Murder While You Work is an unusual book for several reasons.  It is by Susan Scarlett, a writer I had never heard of until a few months ago, when the Furrowed Middlebrow imprint at Dean Street Press mentioned her. She is much better known by her real name – Noel Streatfeild.  The renowned midcentury author of works about vicarages, ballet shoes, circus shoes and skating shoes wrote whole series of romance novels under the “Susan Scarlett” pseudonym.  This is the only detective novel in the series, adding another element of recondite to Murder While You Work.  When Furrowed Middlebrow announced that Noel Streatfeild had written a bunch of midcentury romances, there was considerable excitement amongst those of us who hadn’t known this before.  When they added that they would be republishing the lot, it became quite a thing.

Murder While You Work is a completely fascinating book.  It begins in almost parodic midcentury fashion, with a young woman called Judy dropping a lipstick under a seat in the carriage, and lamenting that it was a present from an American and she won’t be able to replace it.  The errant item is rescued by a handsome young man named Nick who turns out to be travelling to the same small village station as her.  Since she is going there in order to do war work in the munitions factory there, and he can’t precisely say what work he’s involved in, this conversation combines an amorous frisson with a potential breach of the Defence of the Realm Act.  Hence all those posters declaring Lost Lipsticks Sink Endanger Atlantic Ships and that sort of thing. Has Your Risqué Badinage Enabled Covert Sabotage?

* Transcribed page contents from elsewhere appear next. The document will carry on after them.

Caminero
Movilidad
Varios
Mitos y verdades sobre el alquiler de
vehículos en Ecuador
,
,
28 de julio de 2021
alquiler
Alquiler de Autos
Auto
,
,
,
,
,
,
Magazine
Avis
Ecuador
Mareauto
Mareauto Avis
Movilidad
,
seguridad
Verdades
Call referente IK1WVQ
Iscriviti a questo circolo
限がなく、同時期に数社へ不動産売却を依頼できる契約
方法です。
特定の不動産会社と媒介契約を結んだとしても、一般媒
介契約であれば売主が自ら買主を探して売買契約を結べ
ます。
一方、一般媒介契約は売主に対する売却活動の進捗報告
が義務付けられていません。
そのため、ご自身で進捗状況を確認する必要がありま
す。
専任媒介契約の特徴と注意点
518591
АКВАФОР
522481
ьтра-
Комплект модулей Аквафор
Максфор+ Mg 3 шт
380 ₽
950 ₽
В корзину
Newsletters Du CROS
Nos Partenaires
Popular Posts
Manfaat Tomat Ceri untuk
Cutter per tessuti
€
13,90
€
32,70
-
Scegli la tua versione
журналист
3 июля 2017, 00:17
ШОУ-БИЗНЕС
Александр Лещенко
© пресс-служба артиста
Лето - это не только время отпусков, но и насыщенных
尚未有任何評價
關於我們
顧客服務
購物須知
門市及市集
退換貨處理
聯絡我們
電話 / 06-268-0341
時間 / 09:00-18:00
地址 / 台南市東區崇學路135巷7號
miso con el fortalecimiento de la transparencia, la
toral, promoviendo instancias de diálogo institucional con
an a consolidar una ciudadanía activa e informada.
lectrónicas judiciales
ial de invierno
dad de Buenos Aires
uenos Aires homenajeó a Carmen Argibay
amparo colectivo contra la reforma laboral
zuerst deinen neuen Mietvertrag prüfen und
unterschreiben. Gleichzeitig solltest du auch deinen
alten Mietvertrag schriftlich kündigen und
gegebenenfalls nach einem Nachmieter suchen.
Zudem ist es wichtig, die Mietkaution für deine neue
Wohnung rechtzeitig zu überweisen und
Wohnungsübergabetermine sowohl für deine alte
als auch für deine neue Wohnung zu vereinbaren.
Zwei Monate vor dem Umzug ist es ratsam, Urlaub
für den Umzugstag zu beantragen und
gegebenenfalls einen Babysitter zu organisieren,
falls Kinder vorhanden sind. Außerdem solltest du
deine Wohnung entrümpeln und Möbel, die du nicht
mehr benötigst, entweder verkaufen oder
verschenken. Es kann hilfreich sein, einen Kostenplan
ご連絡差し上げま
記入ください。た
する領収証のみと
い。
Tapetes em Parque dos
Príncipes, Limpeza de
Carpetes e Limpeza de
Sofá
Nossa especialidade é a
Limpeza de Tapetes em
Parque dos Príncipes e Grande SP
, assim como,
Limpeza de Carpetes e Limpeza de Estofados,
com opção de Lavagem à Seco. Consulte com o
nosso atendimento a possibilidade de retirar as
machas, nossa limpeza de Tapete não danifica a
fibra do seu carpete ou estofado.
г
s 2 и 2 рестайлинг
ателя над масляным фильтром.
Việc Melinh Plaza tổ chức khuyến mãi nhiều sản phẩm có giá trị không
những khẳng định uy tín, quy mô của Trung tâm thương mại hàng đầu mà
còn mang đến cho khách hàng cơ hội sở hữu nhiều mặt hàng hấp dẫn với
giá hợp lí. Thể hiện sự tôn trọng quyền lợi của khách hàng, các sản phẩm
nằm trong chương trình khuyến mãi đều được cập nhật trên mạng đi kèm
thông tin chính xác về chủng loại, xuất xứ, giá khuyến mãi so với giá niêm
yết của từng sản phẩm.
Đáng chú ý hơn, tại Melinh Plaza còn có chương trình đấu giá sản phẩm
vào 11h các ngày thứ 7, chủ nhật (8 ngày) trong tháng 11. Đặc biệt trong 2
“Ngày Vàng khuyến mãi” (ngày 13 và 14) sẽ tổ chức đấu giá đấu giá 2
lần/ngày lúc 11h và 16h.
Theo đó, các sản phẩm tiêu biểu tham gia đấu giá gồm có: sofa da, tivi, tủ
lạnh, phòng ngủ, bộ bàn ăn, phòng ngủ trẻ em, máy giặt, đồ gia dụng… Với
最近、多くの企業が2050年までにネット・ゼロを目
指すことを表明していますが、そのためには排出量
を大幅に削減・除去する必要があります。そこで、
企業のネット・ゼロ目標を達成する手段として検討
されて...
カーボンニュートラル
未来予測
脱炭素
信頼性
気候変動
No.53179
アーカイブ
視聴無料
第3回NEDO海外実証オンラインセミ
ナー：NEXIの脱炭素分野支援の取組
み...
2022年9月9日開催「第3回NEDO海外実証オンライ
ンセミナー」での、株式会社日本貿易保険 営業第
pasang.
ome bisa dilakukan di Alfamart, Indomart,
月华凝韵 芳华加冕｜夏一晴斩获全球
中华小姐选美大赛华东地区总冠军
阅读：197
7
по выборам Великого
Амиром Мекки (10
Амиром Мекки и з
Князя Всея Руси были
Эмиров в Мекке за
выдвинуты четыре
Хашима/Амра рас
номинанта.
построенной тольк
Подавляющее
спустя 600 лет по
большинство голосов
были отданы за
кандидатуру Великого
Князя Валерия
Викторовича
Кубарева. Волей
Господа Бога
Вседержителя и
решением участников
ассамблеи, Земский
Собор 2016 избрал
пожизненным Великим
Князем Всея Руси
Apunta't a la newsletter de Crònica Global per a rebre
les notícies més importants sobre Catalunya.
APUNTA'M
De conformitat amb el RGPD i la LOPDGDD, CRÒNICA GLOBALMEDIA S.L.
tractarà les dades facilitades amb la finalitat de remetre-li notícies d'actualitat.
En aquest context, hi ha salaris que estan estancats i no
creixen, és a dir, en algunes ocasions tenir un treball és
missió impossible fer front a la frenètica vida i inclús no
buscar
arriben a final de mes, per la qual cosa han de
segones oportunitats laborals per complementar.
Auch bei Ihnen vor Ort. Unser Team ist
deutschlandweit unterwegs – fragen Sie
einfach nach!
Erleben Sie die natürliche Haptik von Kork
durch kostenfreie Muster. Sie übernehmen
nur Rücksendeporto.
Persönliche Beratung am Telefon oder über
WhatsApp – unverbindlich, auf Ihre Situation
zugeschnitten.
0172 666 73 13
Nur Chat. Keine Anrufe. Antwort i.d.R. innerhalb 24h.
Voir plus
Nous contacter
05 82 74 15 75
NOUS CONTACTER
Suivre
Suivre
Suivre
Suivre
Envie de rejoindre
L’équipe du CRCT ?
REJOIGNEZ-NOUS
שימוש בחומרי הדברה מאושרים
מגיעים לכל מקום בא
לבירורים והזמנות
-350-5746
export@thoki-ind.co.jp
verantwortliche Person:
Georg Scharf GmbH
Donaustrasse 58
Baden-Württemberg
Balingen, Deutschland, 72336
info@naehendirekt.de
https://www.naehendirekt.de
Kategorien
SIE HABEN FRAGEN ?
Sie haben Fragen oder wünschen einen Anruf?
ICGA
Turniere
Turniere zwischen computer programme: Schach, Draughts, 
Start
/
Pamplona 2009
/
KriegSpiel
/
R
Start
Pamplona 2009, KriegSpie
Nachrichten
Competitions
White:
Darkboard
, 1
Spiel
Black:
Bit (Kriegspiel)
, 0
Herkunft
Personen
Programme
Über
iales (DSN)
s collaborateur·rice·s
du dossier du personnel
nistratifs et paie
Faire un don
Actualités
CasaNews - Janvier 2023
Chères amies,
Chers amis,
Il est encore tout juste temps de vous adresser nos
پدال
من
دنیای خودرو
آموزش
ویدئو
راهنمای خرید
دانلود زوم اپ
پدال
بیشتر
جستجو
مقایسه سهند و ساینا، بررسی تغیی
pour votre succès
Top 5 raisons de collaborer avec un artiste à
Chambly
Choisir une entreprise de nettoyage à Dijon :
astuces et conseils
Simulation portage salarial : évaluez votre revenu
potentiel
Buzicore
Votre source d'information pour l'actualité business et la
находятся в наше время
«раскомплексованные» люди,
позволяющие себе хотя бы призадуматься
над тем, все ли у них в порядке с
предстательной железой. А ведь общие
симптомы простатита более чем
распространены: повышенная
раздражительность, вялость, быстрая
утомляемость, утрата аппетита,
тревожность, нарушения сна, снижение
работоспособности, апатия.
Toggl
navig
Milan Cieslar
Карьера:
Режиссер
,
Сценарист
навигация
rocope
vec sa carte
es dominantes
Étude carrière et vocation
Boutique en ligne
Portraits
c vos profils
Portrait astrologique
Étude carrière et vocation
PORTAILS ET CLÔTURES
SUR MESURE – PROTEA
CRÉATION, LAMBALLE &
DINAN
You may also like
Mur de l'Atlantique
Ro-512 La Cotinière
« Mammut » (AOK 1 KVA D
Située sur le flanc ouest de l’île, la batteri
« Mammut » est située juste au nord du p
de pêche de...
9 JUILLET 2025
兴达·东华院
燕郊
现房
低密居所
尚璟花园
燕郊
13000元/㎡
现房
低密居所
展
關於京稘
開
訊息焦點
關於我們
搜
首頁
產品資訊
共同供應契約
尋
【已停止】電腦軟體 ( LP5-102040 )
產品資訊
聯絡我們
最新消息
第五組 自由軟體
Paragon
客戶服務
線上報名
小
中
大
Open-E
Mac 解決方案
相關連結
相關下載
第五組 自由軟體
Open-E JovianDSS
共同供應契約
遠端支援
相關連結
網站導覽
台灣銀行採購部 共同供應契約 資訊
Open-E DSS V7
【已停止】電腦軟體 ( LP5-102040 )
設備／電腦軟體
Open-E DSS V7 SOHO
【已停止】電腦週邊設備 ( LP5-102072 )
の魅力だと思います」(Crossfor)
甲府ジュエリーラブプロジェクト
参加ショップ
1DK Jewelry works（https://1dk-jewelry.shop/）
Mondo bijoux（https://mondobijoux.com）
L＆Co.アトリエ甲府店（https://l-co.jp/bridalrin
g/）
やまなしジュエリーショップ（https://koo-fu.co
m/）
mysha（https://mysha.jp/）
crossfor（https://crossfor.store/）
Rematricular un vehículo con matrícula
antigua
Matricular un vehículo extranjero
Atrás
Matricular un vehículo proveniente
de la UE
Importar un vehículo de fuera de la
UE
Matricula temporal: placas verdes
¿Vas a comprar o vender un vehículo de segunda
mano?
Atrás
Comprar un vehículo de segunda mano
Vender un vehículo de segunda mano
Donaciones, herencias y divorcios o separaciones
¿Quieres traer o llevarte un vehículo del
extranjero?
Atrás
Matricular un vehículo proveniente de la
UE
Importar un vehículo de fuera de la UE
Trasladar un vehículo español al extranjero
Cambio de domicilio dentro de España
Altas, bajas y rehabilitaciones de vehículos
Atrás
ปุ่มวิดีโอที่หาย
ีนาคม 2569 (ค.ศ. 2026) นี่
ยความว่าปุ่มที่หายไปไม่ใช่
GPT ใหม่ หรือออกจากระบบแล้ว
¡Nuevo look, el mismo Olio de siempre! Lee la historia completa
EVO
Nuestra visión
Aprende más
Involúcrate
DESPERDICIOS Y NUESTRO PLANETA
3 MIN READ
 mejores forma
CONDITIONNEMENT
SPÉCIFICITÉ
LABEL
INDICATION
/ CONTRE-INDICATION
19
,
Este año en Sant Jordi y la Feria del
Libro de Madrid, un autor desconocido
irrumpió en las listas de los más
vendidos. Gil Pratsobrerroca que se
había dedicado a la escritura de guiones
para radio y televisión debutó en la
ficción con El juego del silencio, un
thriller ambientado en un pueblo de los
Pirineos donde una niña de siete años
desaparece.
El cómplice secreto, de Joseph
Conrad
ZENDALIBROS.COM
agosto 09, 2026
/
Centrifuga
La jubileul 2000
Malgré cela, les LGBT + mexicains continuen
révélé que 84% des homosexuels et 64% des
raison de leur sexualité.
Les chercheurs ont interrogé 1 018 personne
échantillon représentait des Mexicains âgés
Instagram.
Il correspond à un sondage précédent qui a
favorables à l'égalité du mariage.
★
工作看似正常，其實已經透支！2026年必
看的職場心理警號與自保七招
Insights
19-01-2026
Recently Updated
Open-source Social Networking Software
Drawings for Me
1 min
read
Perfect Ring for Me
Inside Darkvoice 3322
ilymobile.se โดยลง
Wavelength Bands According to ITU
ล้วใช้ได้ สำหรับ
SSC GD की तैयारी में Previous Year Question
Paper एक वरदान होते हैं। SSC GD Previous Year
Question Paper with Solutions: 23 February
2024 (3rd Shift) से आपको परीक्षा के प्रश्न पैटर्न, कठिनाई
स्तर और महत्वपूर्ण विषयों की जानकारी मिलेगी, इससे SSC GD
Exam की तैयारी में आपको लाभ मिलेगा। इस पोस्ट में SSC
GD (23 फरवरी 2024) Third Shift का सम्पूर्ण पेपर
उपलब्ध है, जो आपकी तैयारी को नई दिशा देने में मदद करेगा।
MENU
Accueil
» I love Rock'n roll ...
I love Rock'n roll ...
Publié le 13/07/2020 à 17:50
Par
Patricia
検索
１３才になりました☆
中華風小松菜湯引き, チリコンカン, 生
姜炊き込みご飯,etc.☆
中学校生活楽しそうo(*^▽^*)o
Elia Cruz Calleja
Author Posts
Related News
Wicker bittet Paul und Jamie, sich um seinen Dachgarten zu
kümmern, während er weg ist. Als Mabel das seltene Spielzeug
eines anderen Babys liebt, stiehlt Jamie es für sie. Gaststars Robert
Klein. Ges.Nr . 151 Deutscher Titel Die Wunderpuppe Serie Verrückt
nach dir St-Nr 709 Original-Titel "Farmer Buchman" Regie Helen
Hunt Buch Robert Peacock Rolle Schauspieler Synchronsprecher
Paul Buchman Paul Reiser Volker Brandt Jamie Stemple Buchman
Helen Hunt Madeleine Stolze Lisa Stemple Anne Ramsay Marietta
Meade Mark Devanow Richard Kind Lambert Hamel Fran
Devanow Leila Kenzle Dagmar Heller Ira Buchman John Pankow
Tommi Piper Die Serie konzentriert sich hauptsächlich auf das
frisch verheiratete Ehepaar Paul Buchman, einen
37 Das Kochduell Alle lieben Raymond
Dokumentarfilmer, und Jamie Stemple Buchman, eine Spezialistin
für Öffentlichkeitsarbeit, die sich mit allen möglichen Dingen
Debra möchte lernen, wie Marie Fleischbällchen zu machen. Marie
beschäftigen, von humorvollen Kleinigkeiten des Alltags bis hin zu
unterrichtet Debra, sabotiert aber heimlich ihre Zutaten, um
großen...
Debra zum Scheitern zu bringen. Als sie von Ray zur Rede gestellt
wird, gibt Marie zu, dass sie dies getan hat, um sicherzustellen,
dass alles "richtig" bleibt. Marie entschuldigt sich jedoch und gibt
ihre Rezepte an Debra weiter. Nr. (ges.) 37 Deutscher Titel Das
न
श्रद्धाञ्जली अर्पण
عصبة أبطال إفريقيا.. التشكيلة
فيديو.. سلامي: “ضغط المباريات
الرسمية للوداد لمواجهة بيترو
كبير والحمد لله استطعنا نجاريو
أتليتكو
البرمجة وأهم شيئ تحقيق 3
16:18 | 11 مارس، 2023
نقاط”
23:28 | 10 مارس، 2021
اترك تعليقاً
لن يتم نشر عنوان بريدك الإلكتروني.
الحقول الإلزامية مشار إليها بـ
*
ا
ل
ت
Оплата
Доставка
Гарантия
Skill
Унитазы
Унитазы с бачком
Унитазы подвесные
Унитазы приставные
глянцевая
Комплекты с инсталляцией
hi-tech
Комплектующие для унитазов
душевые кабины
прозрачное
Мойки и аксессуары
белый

The murder mystery aspect is carried out with a relatively light touch which manages to hint at unpleasantness below the surface.  There’s perhaps a bit more suspense than there is mystery about the murder plot.  It’s relatively obvious early on who the wrong-‘un is, and most of the time is spend letting the reader wonder (and discover) what exactly they’ve done, why they’ve done it, and what they might do next if not stopped, than on choosing between a cast of equally plausible suspects.

This allows the romance and detection plots to blend more effectively than a lot of similar novels: Nick’s concern for Judy being put in danger, and her refusal to give up the sense of duty she feels to find out what’s going on, provide drive and complication on both sides of the story.  But there’s something more thematic happening in these two parallel narratives as well.  The developing romance of two young people thrown together in unfamiliar surroundings and unusual work is hedged about by gossip and speculation.  The rumour mill seems to work as powerfully and noisily as the lathes at Judy’s shell factory, and everyone knows everything about their entanglement. 

Indeed, they seem to know a great deal more than everything, since most people are sure that Nick and Judy are constantly having illicit trysts and nights of passion, all falling under the vaguely nefarious phrase “goings-on”.  As the narrative unfolds, it becomes clear that the real moral decay of England isn’t happening in the summer fields and the walk home after a dance, where young people may or may not be breaking their society’s sexual codes.  It is happening in the domestic claustrophobia of a respectable household, where wartime virtues like thrift and hard work are curdling into abuse and degradation.

The romance plot, rather like the mystery, is not the subject of much serious uncertainty.  Judy is modern and plucky, whilst Nick is aristocratic and haunted by responsibilities both military and ancestral.  He has a garrulous mother and a dose of survivor’s guilt in a way which suggests Scarlett/ Streatfeild has read Dorothy L. Sayers, like everyone else writing this kind of novel in this period.  Overall, Murder While You Work is a thoroughly enjoyable novel: pacey and funny, with enough edge to stop the detection becoming mechanical, and enough wit to stop the romance cloying.  Aside from anything else, it is always engrossing to watch the wartime novel, which became such a favourite historical mode for later authors, being written at the time by someone who didn’t know how all this would turn out and what we would all come to think about it.